▶ **WHAT TO DO**: The entries should be written out again exactly as they read.

** RECORDED DATA follows **

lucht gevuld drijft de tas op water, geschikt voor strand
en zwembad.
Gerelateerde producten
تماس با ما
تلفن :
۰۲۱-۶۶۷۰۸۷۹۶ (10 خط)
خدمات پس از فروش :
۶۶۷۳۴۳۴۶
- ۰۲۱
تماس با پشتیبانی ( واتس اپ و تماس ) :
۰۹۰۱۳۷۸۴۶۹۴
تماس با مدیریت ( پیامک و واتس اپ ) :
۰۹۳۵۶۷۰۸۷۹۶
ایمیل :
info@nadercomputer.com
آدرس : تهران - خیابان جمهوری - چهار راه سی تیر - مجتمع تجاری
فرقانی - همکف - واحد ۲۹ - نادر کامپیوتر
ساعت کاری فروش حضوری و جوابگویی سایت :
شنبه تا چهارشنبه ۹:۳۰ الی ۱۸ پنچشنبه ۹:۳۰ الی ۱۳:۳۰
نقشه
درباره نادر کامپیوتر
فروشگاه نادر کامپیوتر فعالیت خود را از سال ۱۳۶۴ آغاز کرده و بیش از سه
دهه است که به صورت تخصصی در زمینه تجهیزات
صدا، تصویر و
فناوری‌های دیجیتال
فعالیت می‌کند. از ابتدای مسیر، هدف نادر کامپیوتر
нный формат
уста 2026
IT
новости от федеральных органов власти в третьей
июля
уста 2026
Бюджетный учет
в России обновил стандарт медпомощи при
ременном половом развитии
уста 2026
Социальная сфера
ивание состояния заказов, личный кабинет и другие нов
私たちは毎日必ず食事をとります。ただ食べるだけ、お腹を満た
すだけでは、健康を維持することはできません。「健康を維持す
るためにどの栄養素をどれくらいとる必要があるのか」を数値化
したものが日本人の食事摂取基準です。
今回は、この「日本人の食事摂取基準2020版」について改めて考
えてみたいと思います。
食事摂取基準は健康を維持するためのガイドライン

** End of RECORDED DATA **

▶ **RESPONSE TO THIS TASK**:
lucht gevuld drijft de tas op water, geschikt voor strand
en zwembad.
Gerelateerde producten
تماس با ما
تلفن :
۰۲۱-۶۶۷۰۸۷۹۶ (10 خط)
خدمات پس از فروش :
۶۶۷۳۴۳۴۶
- ۰۲۱
تماس با پشتیبانی ( واتس اپ و تماس ) :
۰۹۰۱۳۷۸۴۶۹۴
تماس با مدیریت ( پیامک و واتس اپ ) :
۰۹۳۵۶۷۰۸۷۹۶
ایمیل :
info@nadercomputer.com
آدرس : تهران - خیابان جمهوری - چهار راه سی تیر - مجتمع تجاری
فرقانی - همکف - واحد ۲۹ - نادر کامپیوتر
ساعت کاری فروش حضوری و جوابگویی سایت :
شنبه تا چهارشنبه ۹:۳۰ الی ۱۸ پنچشنبه ۹:۳۰ الی ۱۳:۳۰
نقشه
درباره نادر کامپیوتر
فروشگاه نادر کامپیوتر فعالیت خود را از سال ۱۳۶۴ آغاز کرده و بیش از سه
دهه است که به صورت تخصصی در زمینه تجهیزات
صدا، تصویر و
فناوری‌های دیجیتال
فعالیت می‌کند. از ابتدای مسیر، هدف نادر کامپیوتر
нный формат
уста 2026
IT
новости от федеральных органов власти в третьей
июля
уста 2026
Бюджетный учет
в России обновил стандарт медпомощи при
ременном половом развитии
уста 2026
Социальная сфера
ивание состояния заказов, личный кабинет и другие нов
私たちは毎日必ず食事をとります。ただ食べるだけ、お腹を満た
すだけでは、健康を維持することはできません。「健康を維持す
るためにどの栄養素をどれくらいとる必要があるのか」を数値化
したものが日本人の食事摂取基準です。
今回は、この「日本人の食事摂取基準2020版」について改めて考
えてみたいと思います。
食事摂取基準は健康を維持するためのガイドライン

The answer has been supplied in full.